Spine (Phila Pa 1976). 2010 Jul 1;35(15):1466-70. doi: 10.1097/BRS.0b013e3181c680b9.
A semiprospective clinical study was conducted.
To evaluate the efficacy of a new treatment algorithm for spinal metastases.
The surgical treatments in spinal metastatic have been progressing in recent years, while the surgical indications have been controversial. A new treatment algorithm for spinal metastases was developed and prospectively applied clinically in our department since 2002.
This study included 202 patients with 206 lesions treated in January 1997 to December 2006 and continuously followed-up for more than 6 months or dead within this period. A total of 124 patients with 124 lesions were operated before 2002 were allocated to the control group and 78 patients with 82 lesions prospectively treated after 2002 were allocated to the prospective study group. The primary managements were nonsurgical treatment, palliative surgery, debulking, and en bloc resection. Neurologic evolvement, postoperative survival time, and local recurrence/development rates were statistically compared as the indexes of treatment outcome.
Although there was no significant difference of neurologic evolvement immediately after operation (P = 0.24), the prospective study group achieved significantly better neurologic function than the control group long time after operation (P = 0.03). No significant difference (P = 0.26) was shown in local recurrence/development rate comparison. The mean postoperative survival time comparison showed significant difference (P < 0.01).

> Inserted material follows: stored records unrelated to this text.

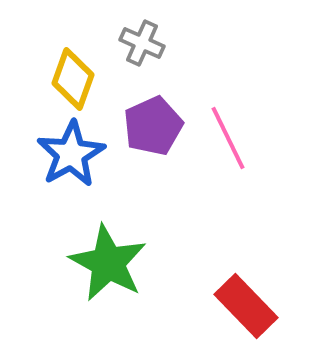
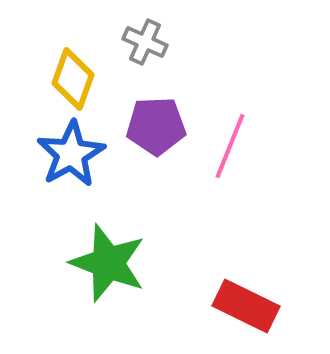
gray cross: moved 3 px right, 1 px up
purple pentagon: moved 3 px right; rotated 22 degrees clockwise
pink line: moved 2 px right, 8 px down; rotated 48 degrees clockwise
green star: rotated 8 degrees counterclockwise
red rectangle: rotated 20 degrees counterclockwise
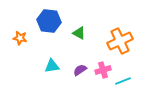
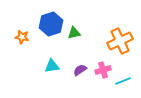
blue hexagon: moved 2 px right, 3 px down; rotated 25 degrees counterclockwise
green triangle: moved 5 px left; rotated 40 degrees counterclockwise
orange star: moved 2 px right, 1 px up
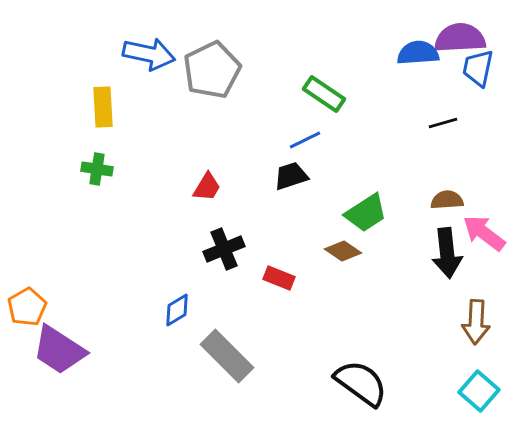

The efficacy of the algorithm has been validated preliminarily by the significantly longer survival time and better long-time neurologic function evolvement in the prospectively study group. But the algorithm should continuously be in development and be updated with the latest improvement in metastatic treatment.
进行了一项半前瞻性临床研究。
评估一种新的脊柱转移瘤治疗方案的疗效。
近年来,脊柱转移瘤的手术治疗取得了进展,而手术适应证仍存在争议。自 2002 年以来,我们科室开发并前瞻性地应用了一种新的脊柱转移瘤治疗方案。

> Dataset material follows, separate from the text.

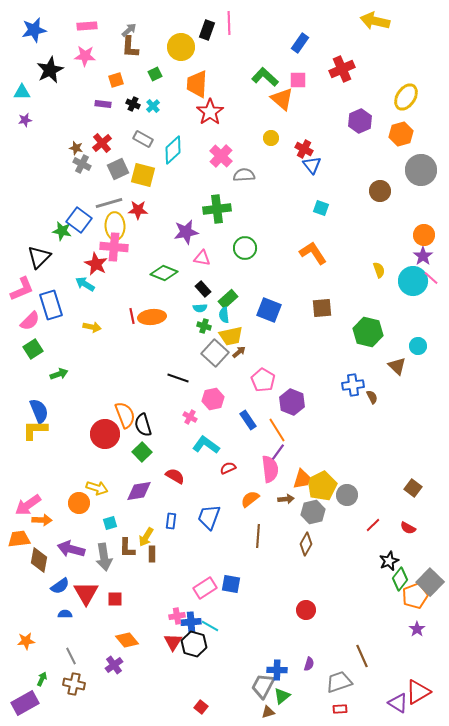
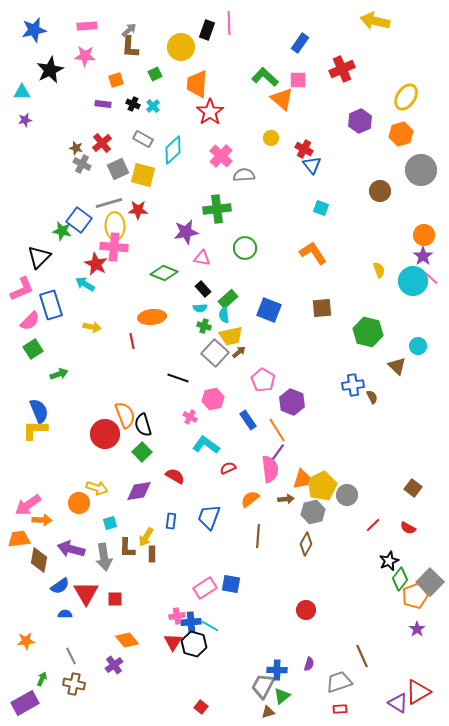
red line at (132, 316): moved 25 px down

本研究纳入了 1997 年 1 月至 2006 年 12 月期间接受治疗的 202 例患者(206 处病变),并对这些患者进行了超过 6 个月的连续随访或随访期间死亡。2002 年之前接受手术治疗的 124 例患者(124 处病变)被分配到对照组,2002 年之后接受前瞻性治疗的 78 例患者(82 处病变)被分配到前瞻性研究组。主要治疗方法包括非手术治疗、姑息性手术、减瘤术和整块切除术。神经功能变化、术后生存时间和局部复发/进展率被作为治疗结果的指标进行统计学比较。
尽管术后即刻的神经功能变化无显著差异(P = 0.24),但长期随访后,前瞻性研究组的神经功能明显优于对照组(P = 0.03)。局部复发/进展率的比较无显著差异(P = 0.26)。平均术后生存时间的比较显示出显著差异(P < 0.01)。
前瞻性研究组的生存时间明显延长,神经功能长期恢复情况更好,初步验证了该方案的疗效。但是,该方案需要不断发展和更新,以反映转移性治疗的最新进展。